Além do temor, as firmas contabilizam os prejuízos com o dinheiro roubado: R$ 4.265. Esse valor não inclui o montante roubado dos passageiros e eventuais gastos com reparos dos veículos.
A ocorrência mais grave foi registrada no dia 23 de novembro. O motorista Celso Antonio Pereira estava num ônibus que faz a linha Porto Belo/Ponte da Amizade como passageiro. Durante o trajeto, um rapaz entrou no coletivo e deu voz de assalto. Pereira tentou reagir e foi atingido com um tiro nas costas. Ele ainda está se recuperando.
‘‘A recomendação é nunca reagir. Não queremos que os funcionários corram risco de serem feridos ou até mortos’’, diz Sérgio Beltrame, diretor da empresa Irmãos Rafagnin. Para o auxiliar administrativo da Transporte Salto de Pirapora (TSP), Evandro Genero, a situação é crítica. ‘‘Não tem mais horários para assaltar. Dos três assaltos que sofremos, dois foram de dia e um de noite.’’
Das quatros empresas, a Viação Itaipu é a que mais sofreu assaltos, 14 no total. Em seguida aparece a TSP, vítima de 10 assaltos, depois vem a Transportes Urbanos Balan (Transbalan), que sofreu três assaltos, e por último a Irmãos Rafagnin, com três.

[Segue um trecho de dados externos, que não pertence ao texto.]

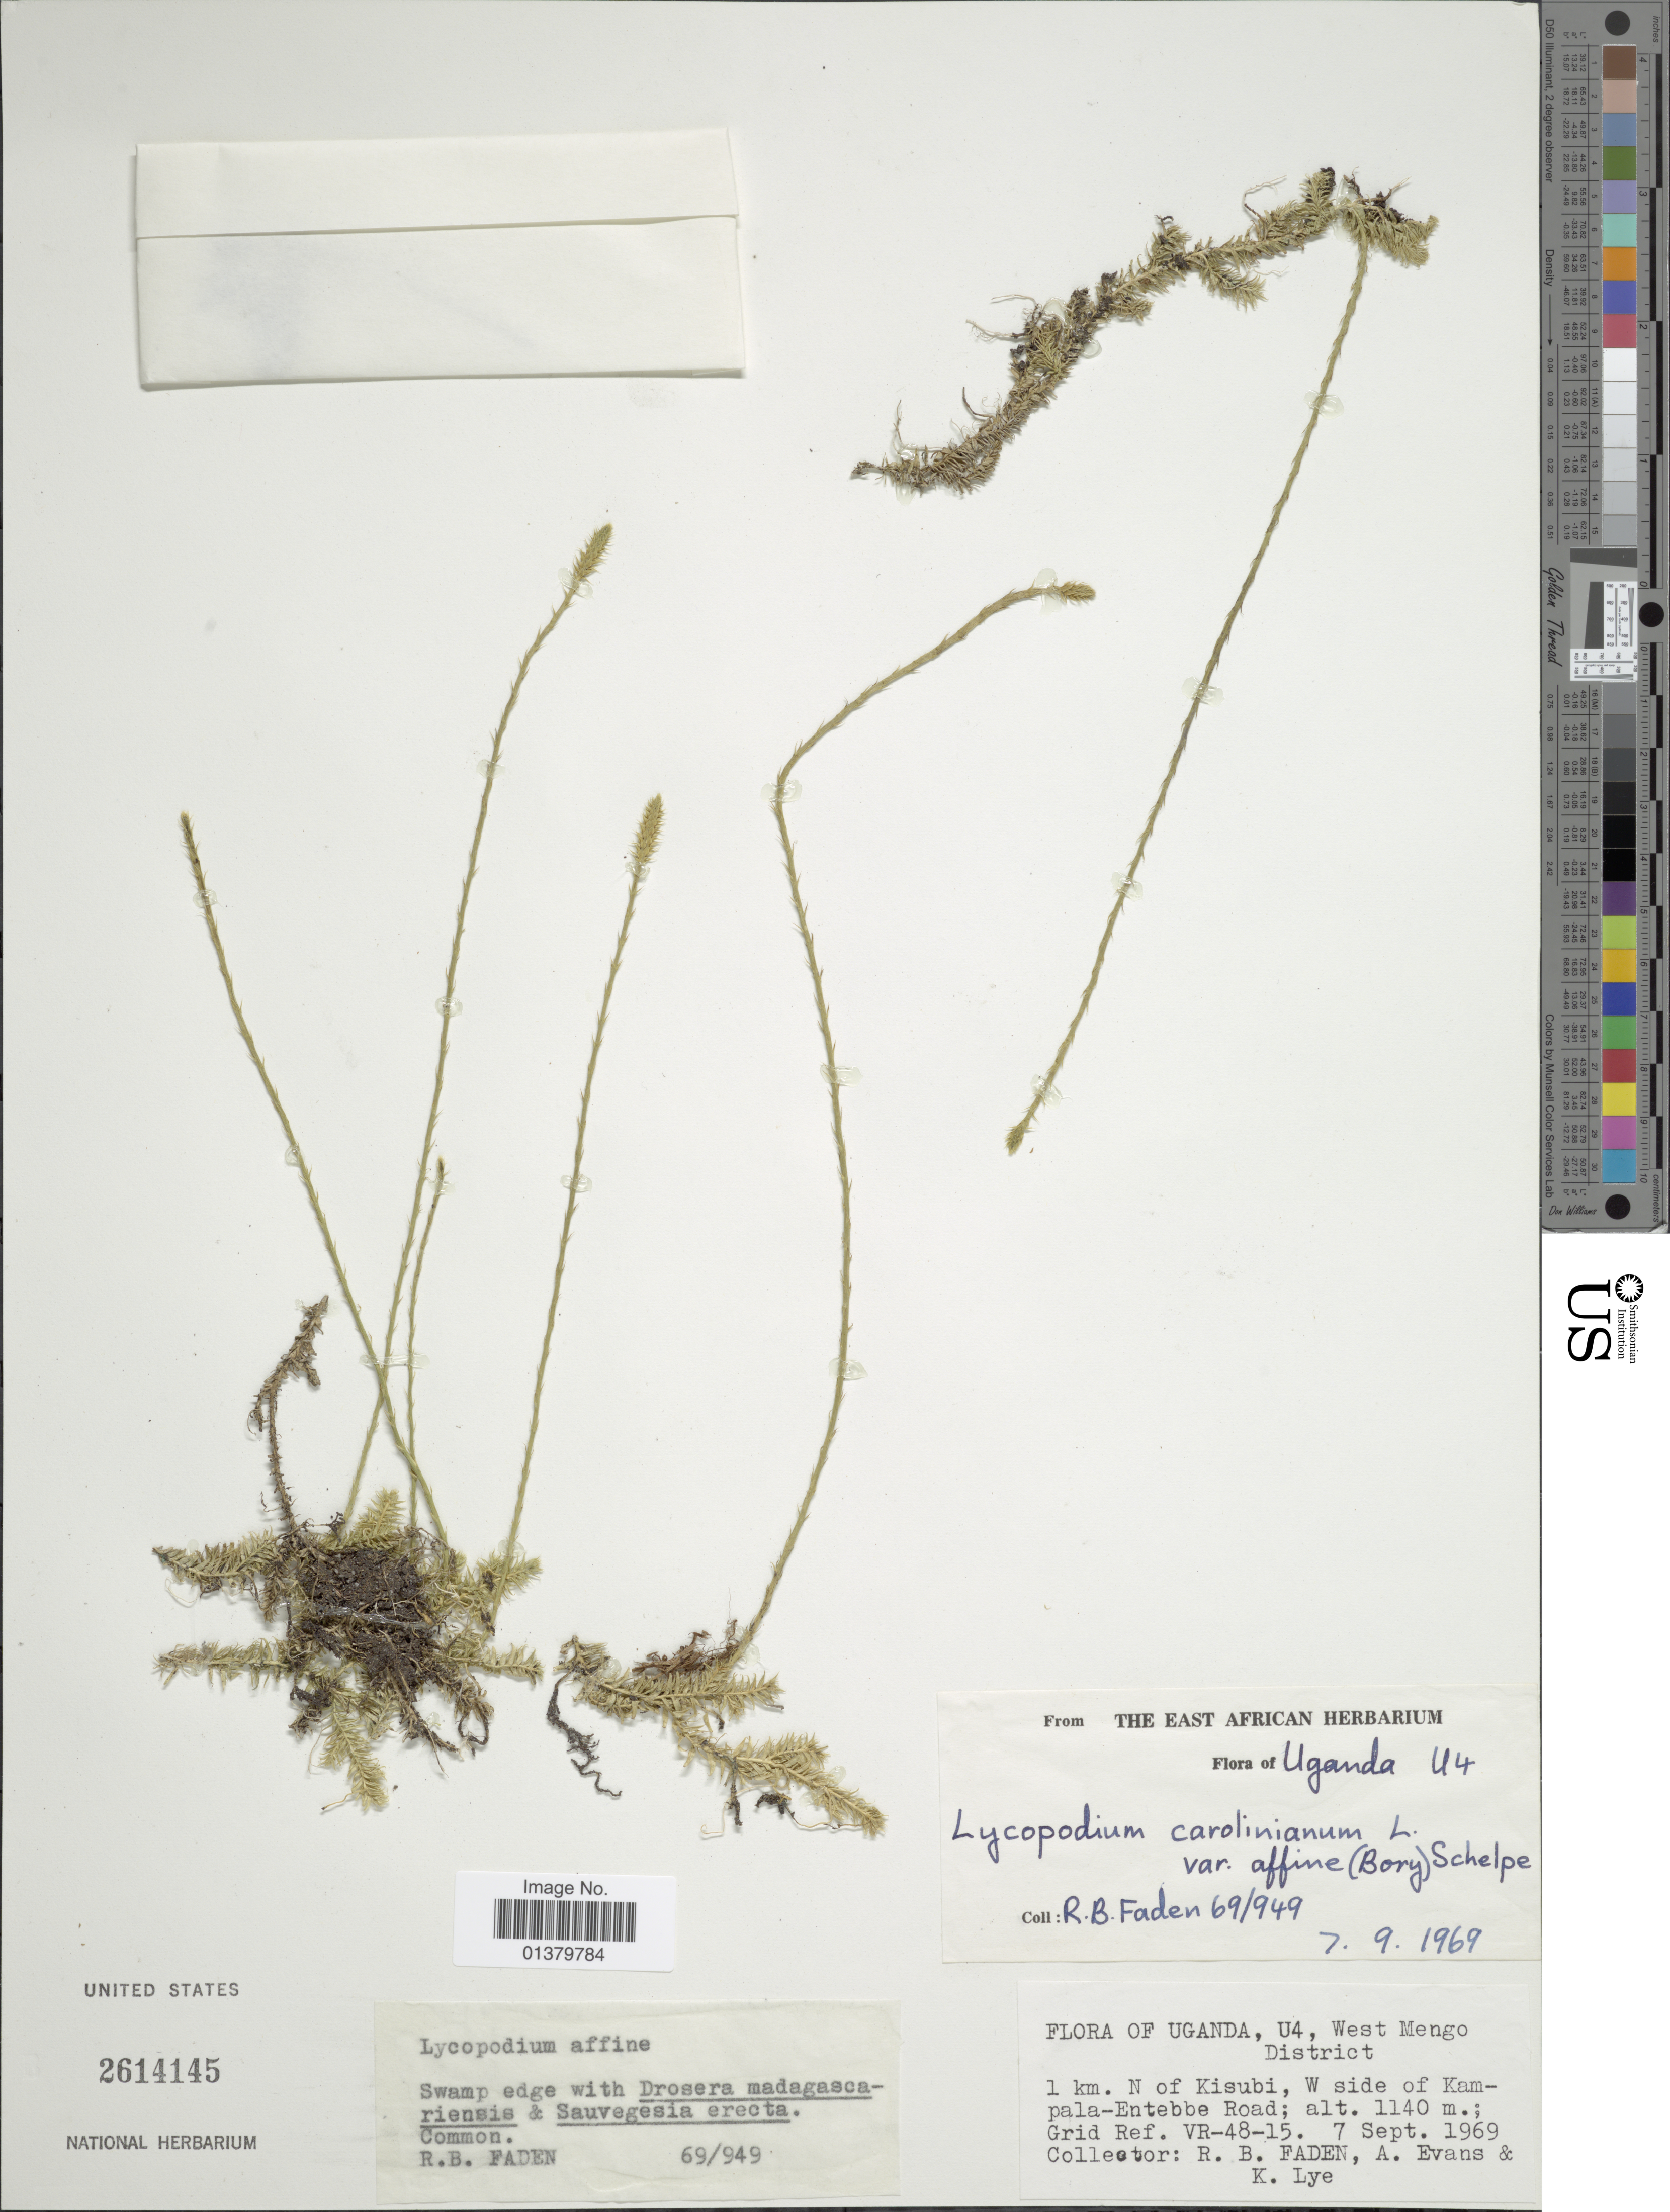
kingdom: Plantae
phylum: Tracheophyta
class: Lycopodiopsida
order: Lycopodiales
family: Lycopodiaceae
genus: Pseudolycopodiella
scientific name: Pseudolycopodiella caroliniana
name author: (L.) Holub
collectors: R. B. Faden, A. Evans & K. A. Lye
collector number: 69/949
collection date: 1969-09-07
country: Uganda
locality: U4 West Mengo District, 1 km N of Kisubi, W side of Kampala-Entebbe Road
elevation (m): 1140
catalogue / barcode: US 2614145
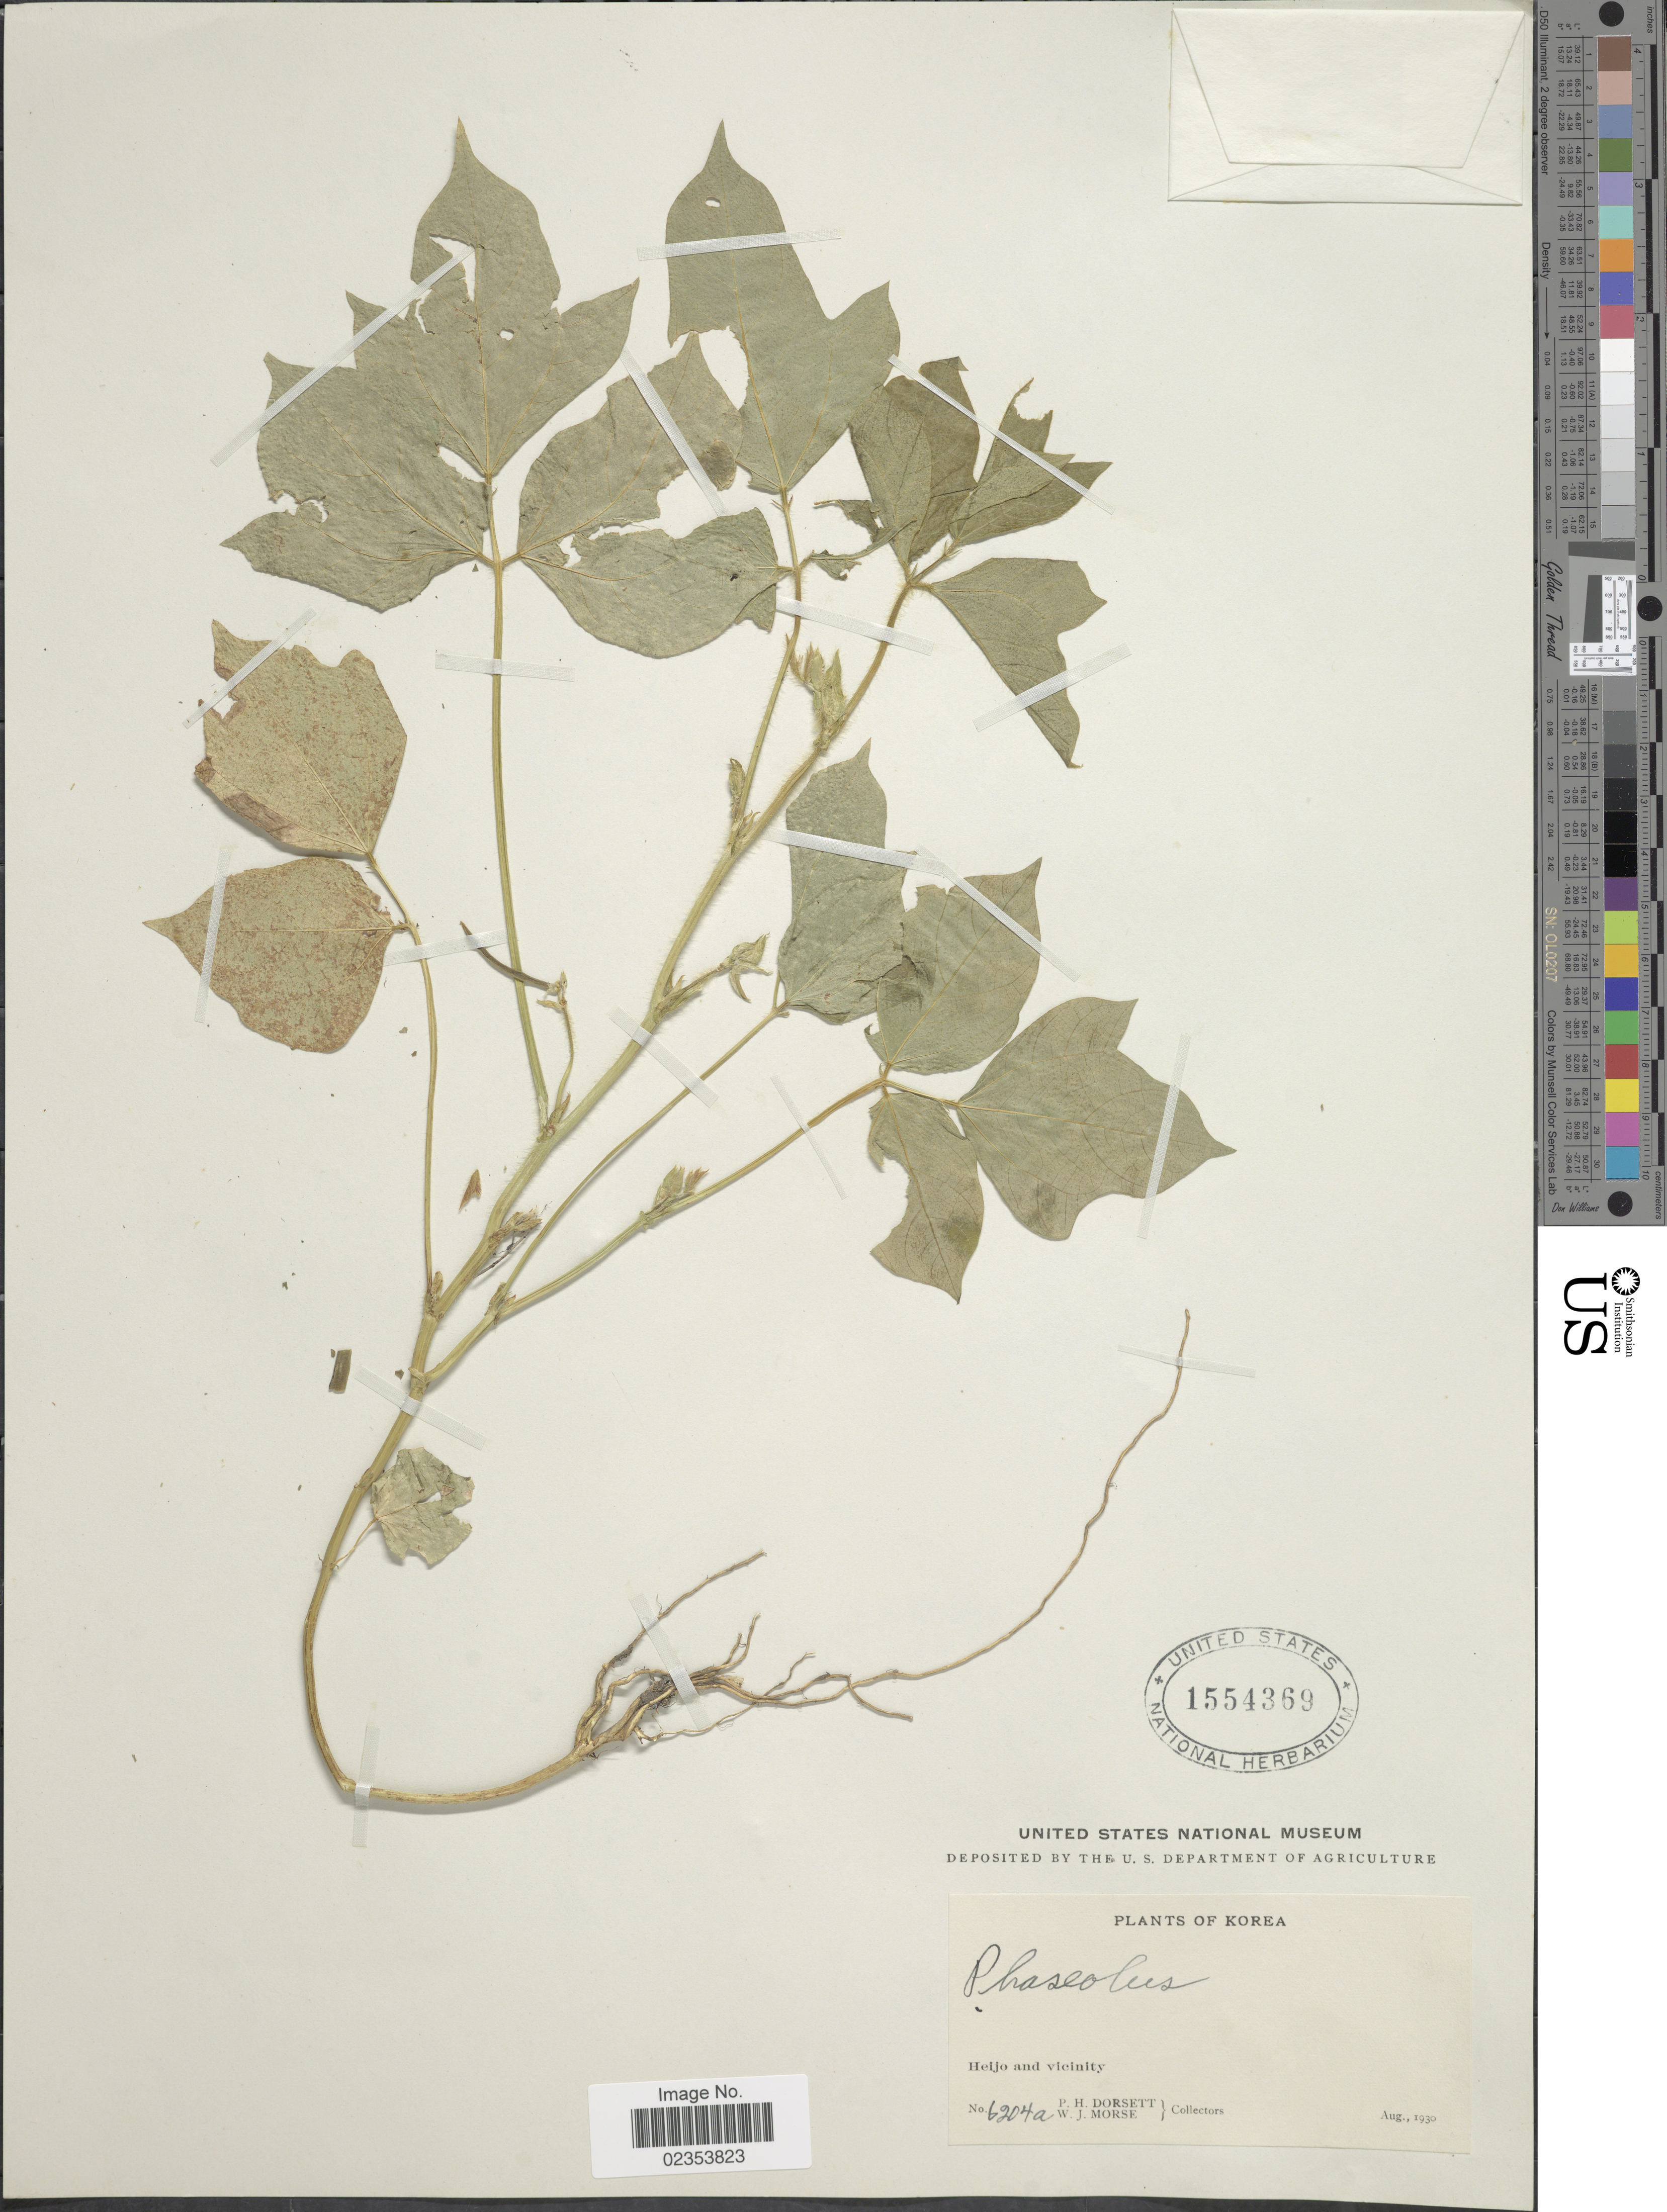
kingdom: Plantae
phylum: Tracheophyta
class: Magnoliopsida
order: Fabales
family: Fabaceae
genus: Vigna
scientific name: Vigna angularis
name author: (Willd.) Ohwi & H. Ohashi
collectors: P. H. Dorsett & W. J. Morse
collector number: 6204a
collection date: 1930-08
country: North Korea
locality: Heijo and vicinity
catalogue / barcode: US 1554369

O 14º Batalhão da Polícia Militar anunciou neste semana que vai receber reforço de 40 soldados em dezembro. O efetivo vai permanecer na cidade durante todo o verão. Enquanto o auxílio não chega, a PM está organizando arrastões nas áreas mais críticas (próximo a Ponte da Amizade e nos bairros mais afastados do centro) em conjunto com as Polícia Civil e Guarda Municipal.
A PM colocou 30 policiais à paisana nos ônibus, porém a quantidade é pequena diante da frota de 201 veículos nas ruas.